Is anyone working on an active adapter to make a Supercharger think the device on the other end is a Tesla vehicle, so it'll put out a charge?

I have no idea how Superchargers work, but I assume there's some sort of active electronic handshake going on over some control pins to authorize power delivery — perhaps even something cryptographic, e.g. the "pump" and the car both having Tesla-signed TLS certificates and peer-verifying one-another.

If so, spoofing a Tesla might involve cloning a cert from a real Tesla vehicles, possibly from the car's TPM. Full-on DRM-breaking stuff. Stuff I would expect from the kind of teams that present at DEF CON.


Tesla are supposedly opening up their network soon, but that's not really the issue. Cars have a limit on how fast they can charge, and for a lot of more economic cars that's often quite slow.

The 2022 Nissan LEAF 40kW (149 mile) model can only charge at 50kW, the 60kW (226 mile) model pushes that to 100kW. The marketing says that's 45 minutes to 80% capacity. The 2022 Chevy Bolt is similar. If you are just commuting to and from work, then these cars are fine, but for a long trip you definately want an EV that can charge faster.

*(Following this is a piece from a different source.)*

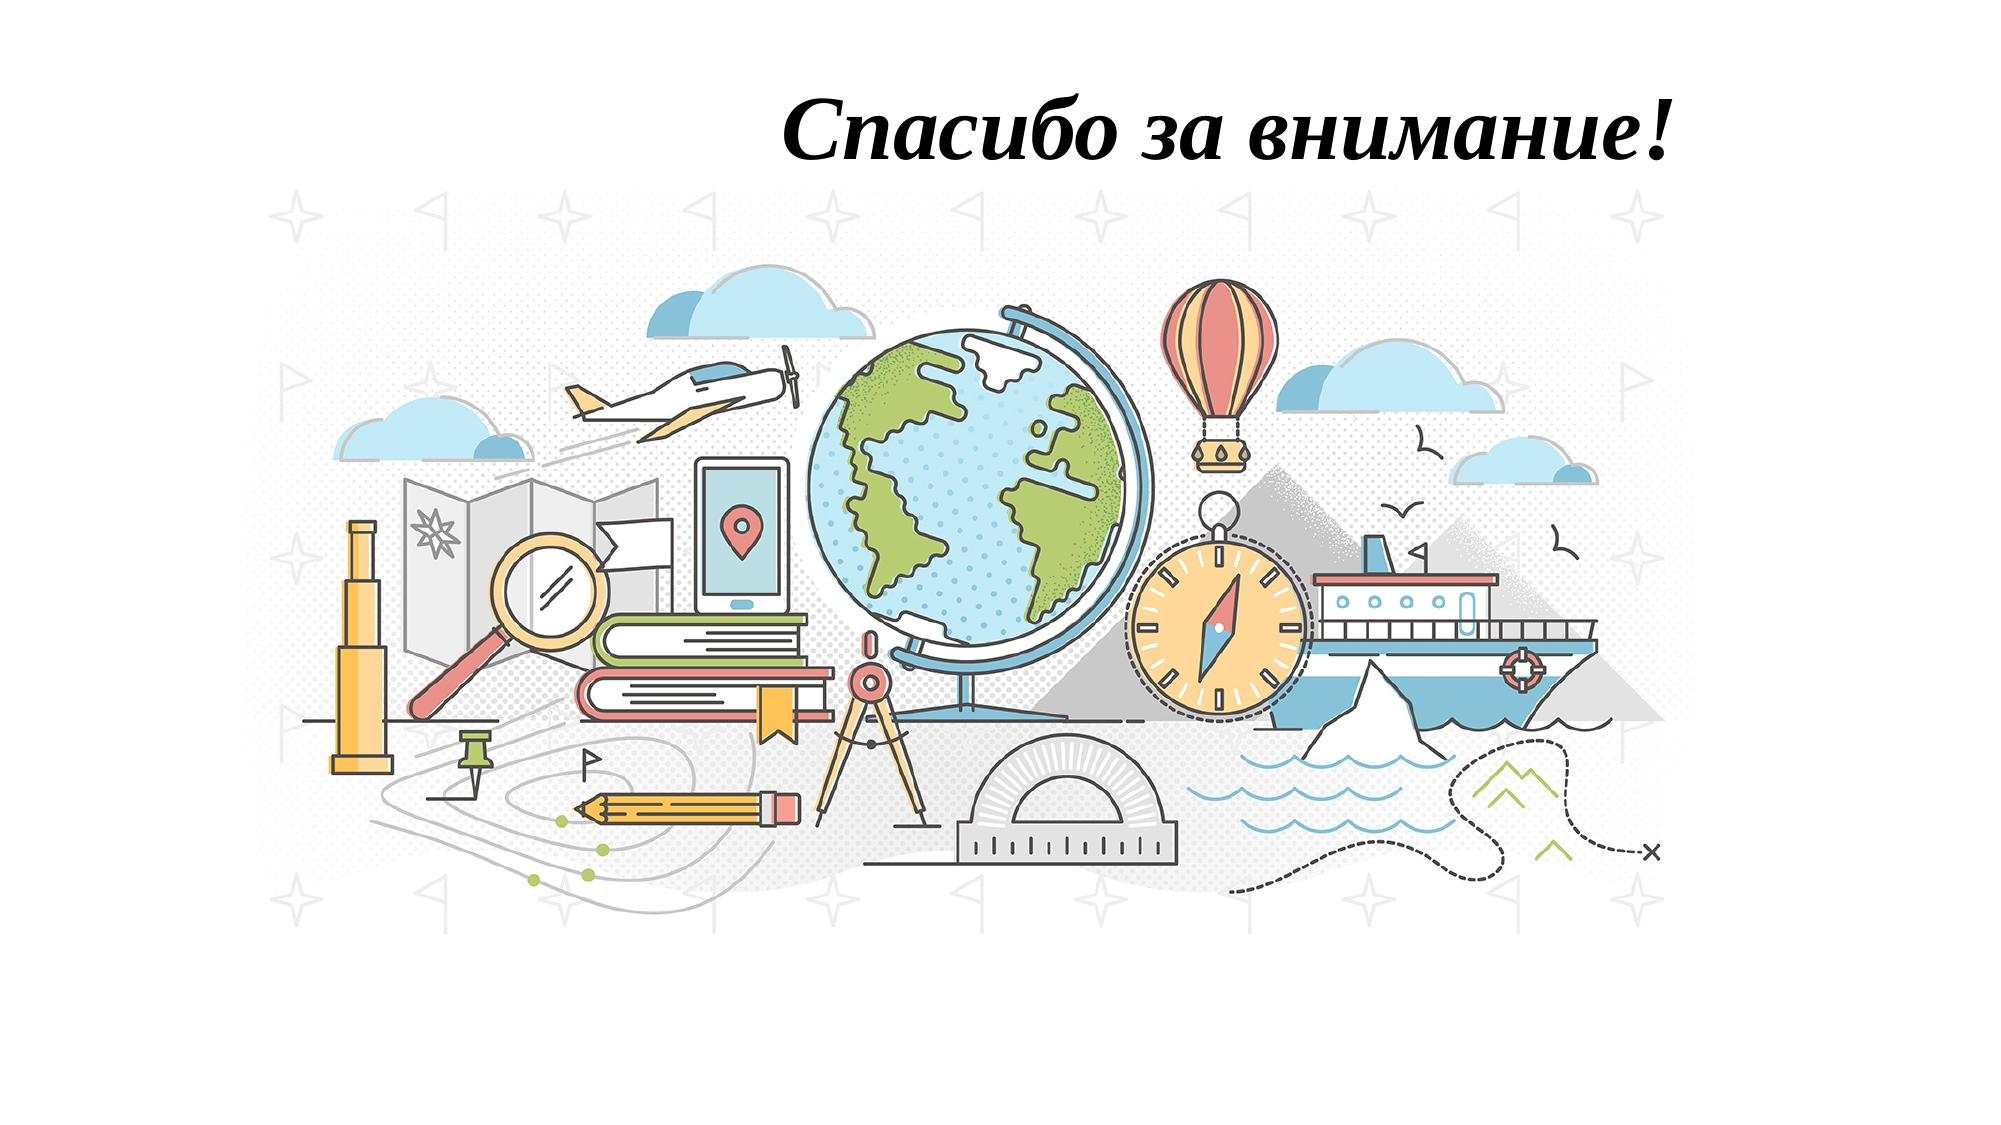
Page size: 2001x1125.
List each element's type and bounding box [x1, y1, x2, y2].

picture [216, 0, 1717, 1125]
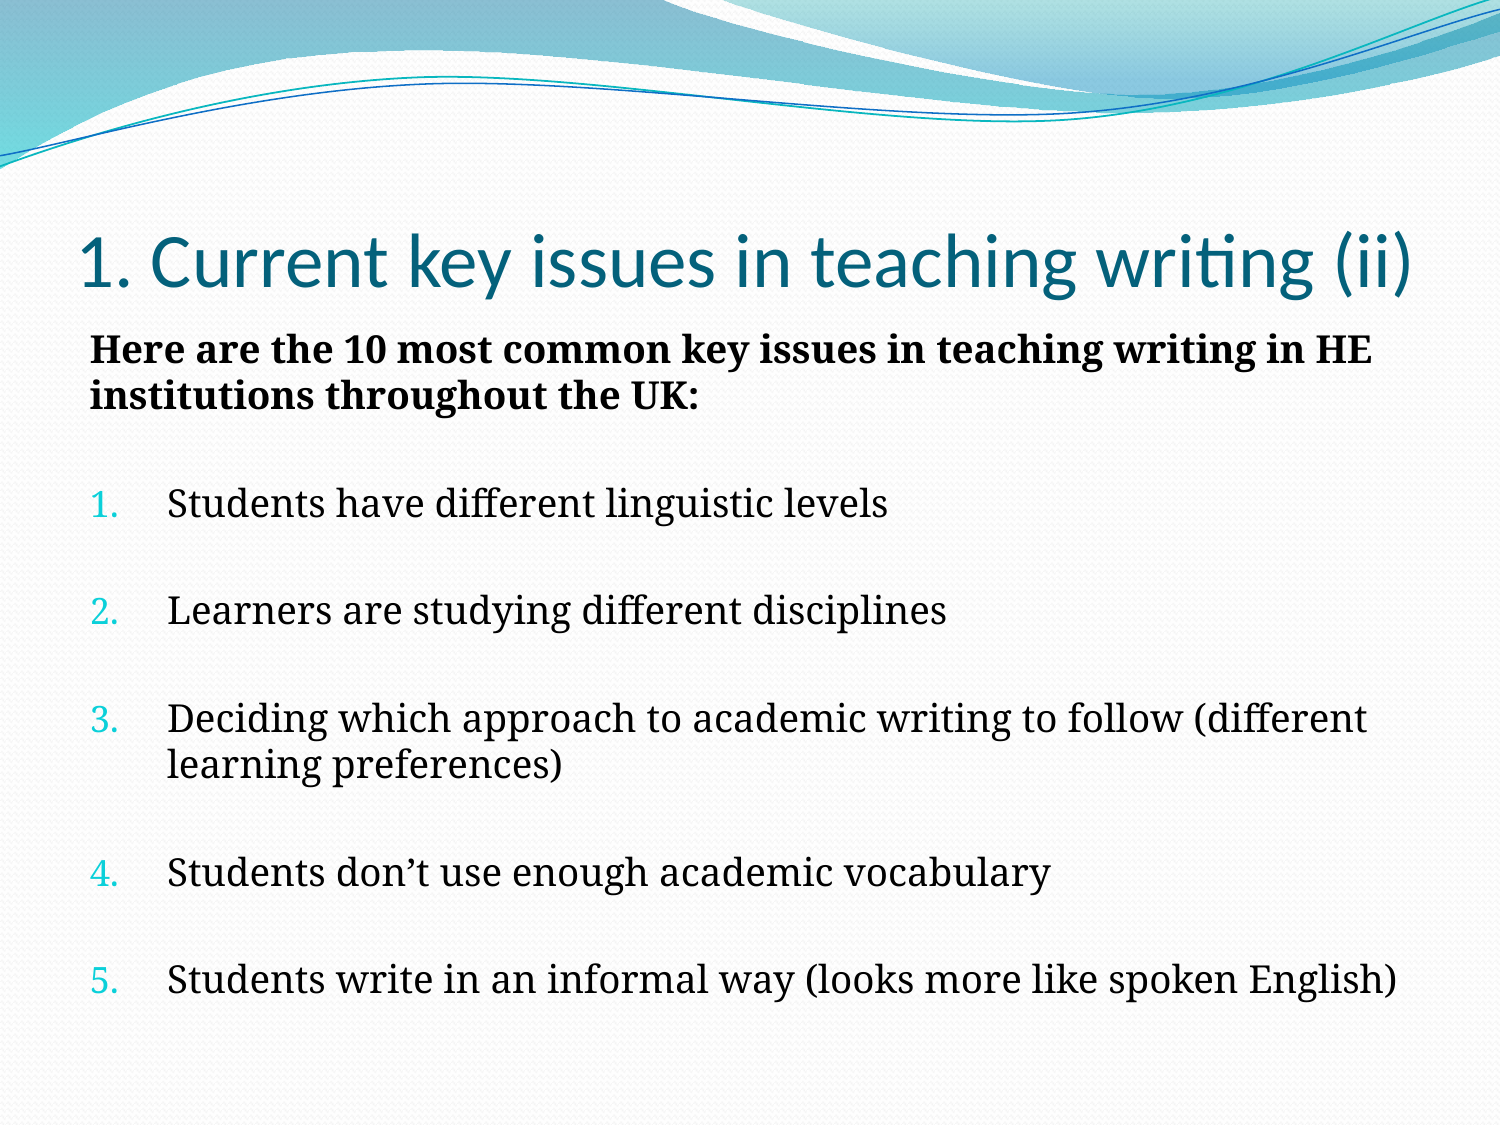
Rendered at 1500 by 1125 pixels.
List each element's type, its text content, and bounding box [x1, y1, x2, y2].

Sure, but a car isn’t the only thing you could potentially plug into a Supercharger. (That’s why I said “the device on the other end” rather than “the vehicle on the other end.”)

Maybe you just want to charge the gigantic custom-built battery bank you use for accessories power in your RV! Or maybe one that’s just a hacked Tesla Powerwall or five. (That’d be the “white-hat” use-case.)

Or perhaps a portable (towable) hydrogen generator, to fill bottles for hydrogen-powered cars. Still an “adapter”, technically, though doing it at the substation-level rather than the near-power-generation HVDC level is probably horribly inefficient and wasteful.

Or perhaps a mobile Bitcoin mining rig consisting of server racks installed in a air-conditioned shipping container on the back of a semi-truck…

Or the lighting and sound for a pop-up roadside rave event!